Interview with Aaron Baute, VP of business & supply chain at Ivytech.
Need answers on how to implement VR training in a large scale training institution?
VP of business & supply chain at Ivytech, Aaron Baute, was also present in the Seminar. He answered some of our questions in a recent interview with us.
Who are you?
Aaron Baute, Ivytech community college, VP of business & supply chain, responsible for developing the curriculum.
Ivytech is Indiana‘s community college system, encompassing more than 40 locations. It is the state’s largest public postsecondary institution and the nation’s largest individual accredited statewide community college system serving 169,527 students annually on campus and online during the 2020-2021 school year.
Deploys 6 forklift-simulators at various campuses since 2019.
Why did you start VR learning?
Indian there were a lot of manufacturers requesting forklift training. A cost differential between what they want to pay and what it costs to deliver training.
How did you hear about virtual reality?
We’ve seen immersive learning. We used it to substitute tours, to give younger people an idea of what a manufacturing site looks through 360 viewing. Initially it was not really learning more awareness.
How did you decide?
We were lucky to have a case study out of our campus, in a high school nearby. They had manufacturing students. Because of the training on the simulator they had 18 students out of a class of 30 being offered jobs as forklift operator upon graduating. We were very encouraged by that relevant example. Although it was high school it translated very well to the college environment.

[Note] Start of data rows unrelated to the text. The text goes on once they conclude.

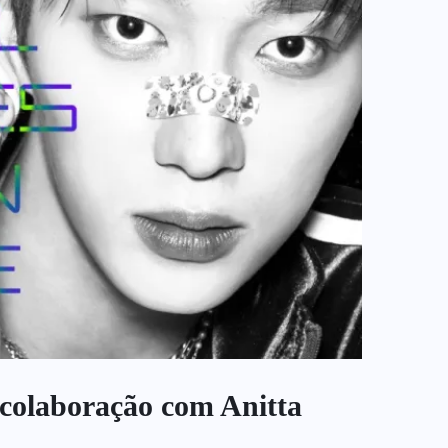
l colaboração com Anitta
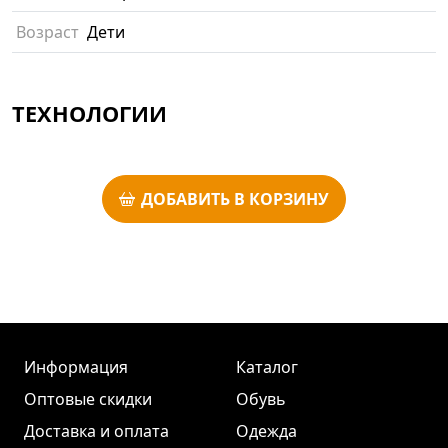
Возраст
Дети
ТЕХНОЛОГИИ
ДОБАВИТЬ В КОРЗИНУ
Информация
Каталог
Оптовые скидки
Обувь
Доставка и оплата
Одежда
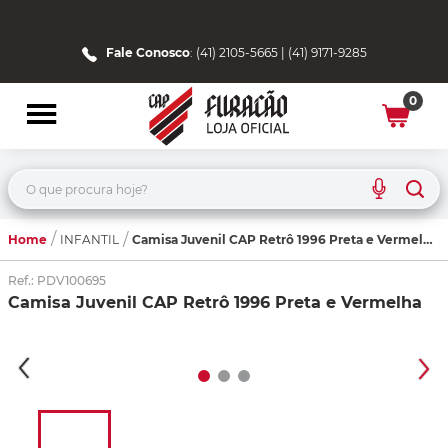
Fale Conosco
: (41) 2105-5665 | (41) 9171-9285
0
O que procura hoje?
Home
Camisa Juvenil CAP Retrô 1996 Preta e Vermelha
INFANTIL
Ref.
:
PDV100695
Camisa Juvenil CAP Retrô 1996 Preta e Vermelha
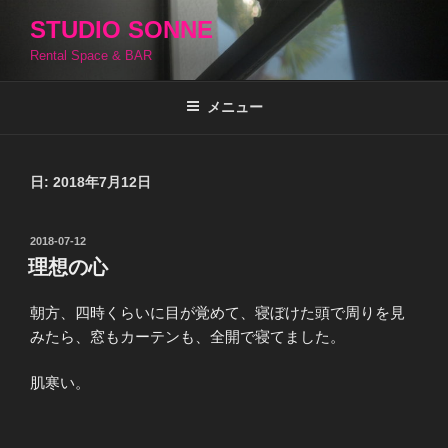
コ
STUDIO SONNE
ン
Rental Space & BAR
テ
ン
ツ
メニュー
へ
ス
キ
日:
2018年7月12日
ッ
プ
投
2018-07-12
稿
理想の心
日:
朝方、四時くらいに目が覚めて、寝ぼけた頭で周りを見
みたら、窓もカーテンも、全開で寝てました。
肌寒い。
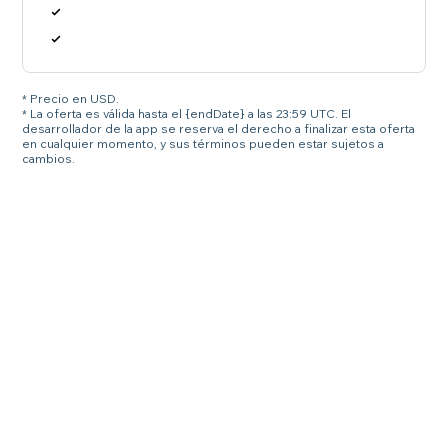
* Precio en USD.
* La oferta es válida hasta el {endDate} a las 23:59 UTC. El
desarrollador de la app se reserva el derecho a finalizar esta oferta
en cualquier momento, y sus términos pueden estar sujetos a
cambios.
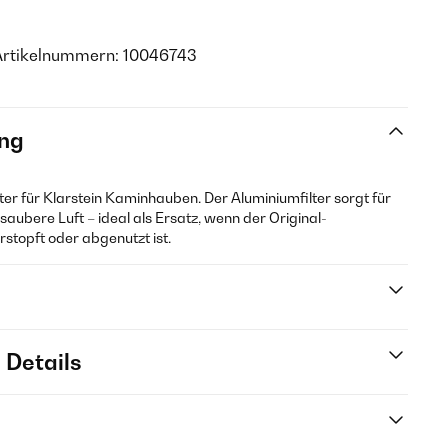
Artikelnummern: 10046743
ng
lter für Klarstein Kaminhauben. Der Aluminiumfilter sorgt für
d saubere Luft – ideal als Ersatz, wenn der Original-
rstopft oder abgenutzt ist.
 Details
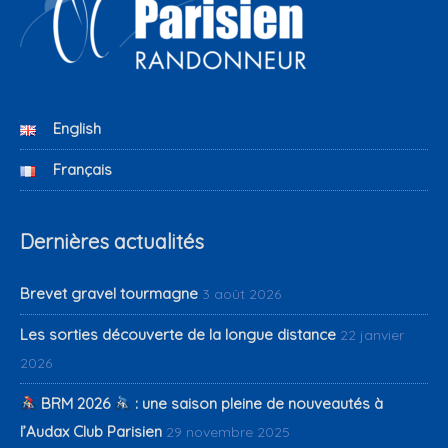
English
Français
Dernières actualités
Brevet gravel tourmagne
3 août 2026
Les sorties découverte de la longue distance
22 janvier
2026
BRM 2026
: une saison pleine de nouveautés à
l’Audax Club Parisien
29 novembre 2025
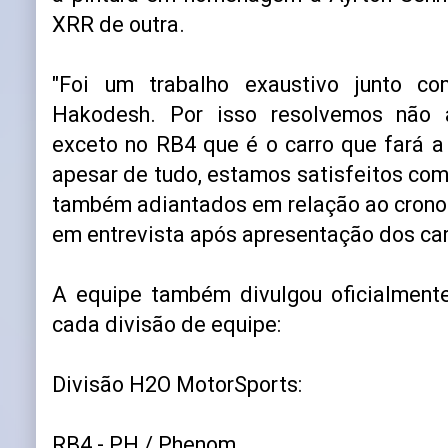
XRR de outra.
"Foi um trabalho exaustivo junto c
Hakodesh. Por isso resolvemos não a
exceto no RB4 que é o carro que fará 
apesar de tudo, estamos satisfeitos com
também adiantados em relação ao cronog
em entrevista após apresentação dos car
A equipe também divulgou oficialmente
cada divisão de equipe:
Divisão H2O MotorSports:
RB4 - PH / Phenom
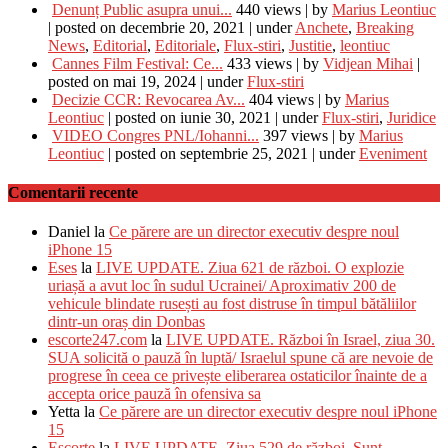
Denunț Public asupra unui...
440 views
|
by
Marius Leontiuc
|
posted on decembrie 20, 2021
|
under
Anchete
,
Breaking
News
,
Editorial
,
Editoriale
,
Flux-stiri
,
Justitie
,
leontiuc
Cannes Film Festival: Ce...
433 views
|
by
Vidjean Mihai
|
posted on mai 19, 2024
|
under
Flux-stiri
Decizie CCR: Revocarea Av...
404 views
|
by
Marius
Leontiuc
|
posted on iunie 30, 2021
|
under
Flux-stiri
,
Juridice
VIDEO Congres PNL/Iohanni...
397 views
|
by
Marius
Leontiuc
|
posted on septembrie 25, 2021
|
under
Eveniment
Comentarii recente
Daniel
la
Ce părere are un director executiv despre noul
iPhone 15
Eses
la
LIVE UPDATE. Ziua 621 de război. O explozie
uriașă a avut loc în sudul Ucrainei/ Aproximativ 200 de
vehicule blindate rusești au fost distruse în timpul bătăliilor
dintr-un oraș din Donbas
escorte247.com
la
LIVE UPDATE. Război în Israel, ziua 30.
SUA solicită o pauză în luptă/ Israelul spune că are nevoie de
progrese în ceea ce privește eliberarea ostaticilor înainte de a
accepta orice pauză în ofensiva sa
Yetta
la
Ce părere are un director executiv despre noul iPhone
15
Escorte
la
LIVE UPDATE. Ziua 529 de război. Sunt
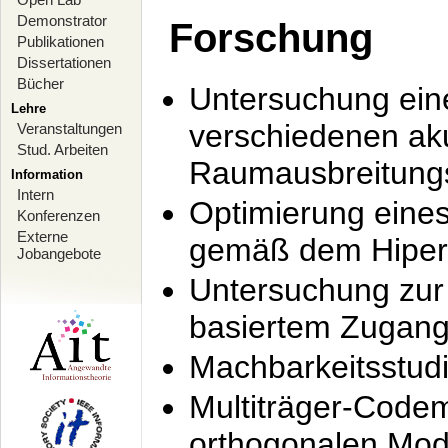
Demonstrator
Forschung
Publikationen
Dissertationen
Bücher
Untersuchung ein
Lehre
verschiedenen ak
Veranstaltungen
Stud. Arbeiten
Raumausbreitung
Information
Intern
Optimierung ein
Konferenzen
Externe
gemäß dem Hiperl
Jobangebote
Untersuchung zur 
basiertem Zugan
Machbarkeitsstud
Multiträger-Codem
orthogonalen Mod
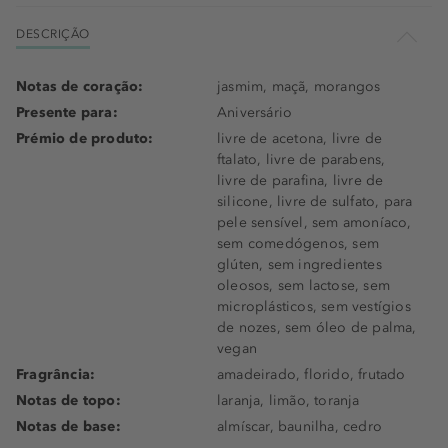
DESCRIÇÃO
Notas de coração:
jasmim, maçã, morangos
Presente para:
Aniversário
Prémio de produto:
livre de acetona, livre de
ftalato, livre de parabens,
livre de parafina, livre de
silicone, livre de sulfato, para
pele sensível, sem amoníaco,
sem comedógenos, sem
glúten, sem ingredientes
oleosos, sem lactose, sem
microplásticos, sem vestígios
de nozes, sem óleo de palma,
vegan
Fragrância:
amadeirado, florido, frutado
Notas de topo:
laranja, limão, toranja
Notas de base:
almíscar, baunilha, cedro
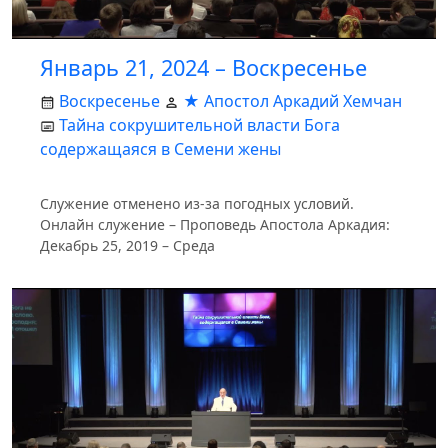
Январь 21, 2024 – Воскресенье
Воскресенье
★ Апостол Аркадий Хемчан
Тайна сокрушительной власти Бога
содержащаяся в Семени жены
Служение отменено из-за погодных условий.
Онлайн служение – Проповедь Апостола Аркадия:
Декабрь 25, 2019 – Среда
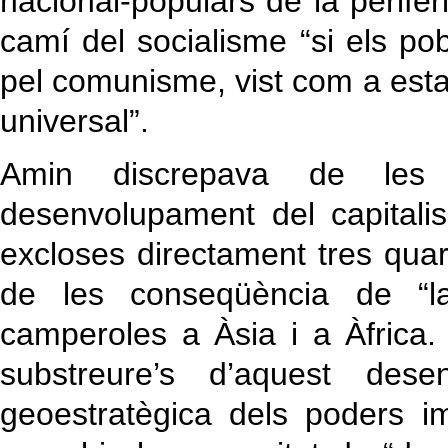
nacional-populars de la perifè
camí del socialisme “si els po
pel comunisme, vist com a estad
universal”.
Amin discrepava de les v
desenvolupament del capital
excloses directament tres quar
de les conseqüència de “la
camperoles a Àsia i a Àfrica. 
substreure’s d’aquest des
geoestratègica dels poders i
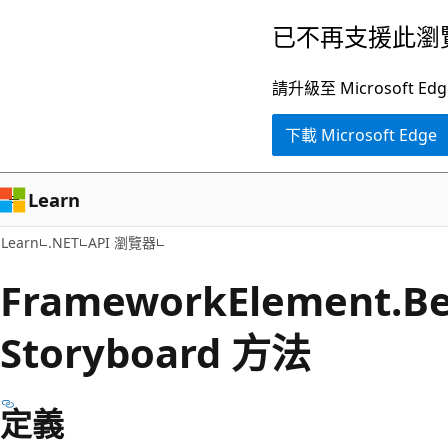
跳
跳
已不再支援此瀏
到
至
主
頁
請升級至 Microsof
要
面
下載 Microsoft Edge
內
內
容
導
覽
Learn
Learn
.NET
API 瀏覽器
Framework
Element.
Be
Storyboard 方法
定義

How did you implement a VR program?
We had industry come in and captured their feed-back. Letting them use and experience it. Have them validate. We worked with Purdue manufacturing center and they saw the value too. It evolved by demonstrating the value on the front end, then getting partners involved, industry and other education. Funding and deploying them throughout the state.
How do people react
The instructors love it. We’re skilling up students to get a job while at college. This is relatively quick.
We looked at the competence of the students. When it really matters is when these students go to the employers and how much they’ve gained. What we’re hearing from industry that 80% of the training can be achieved in virtual reality. That’s awesome.
We’re developing scripts and programs geared towards technicians so they can gain practice to interact with people in different situations, so they become better round super star employees.
How will immersive learning in VR evolve?
There will be a lot more VR used in colleges. It allows students to experience environments that are sometimes too expensive or complex to duplicate in college.
Makes it more accessible to students and allows flexibility in teaching. Virtual reality creates awareness, provides training and lets students connect better with employers.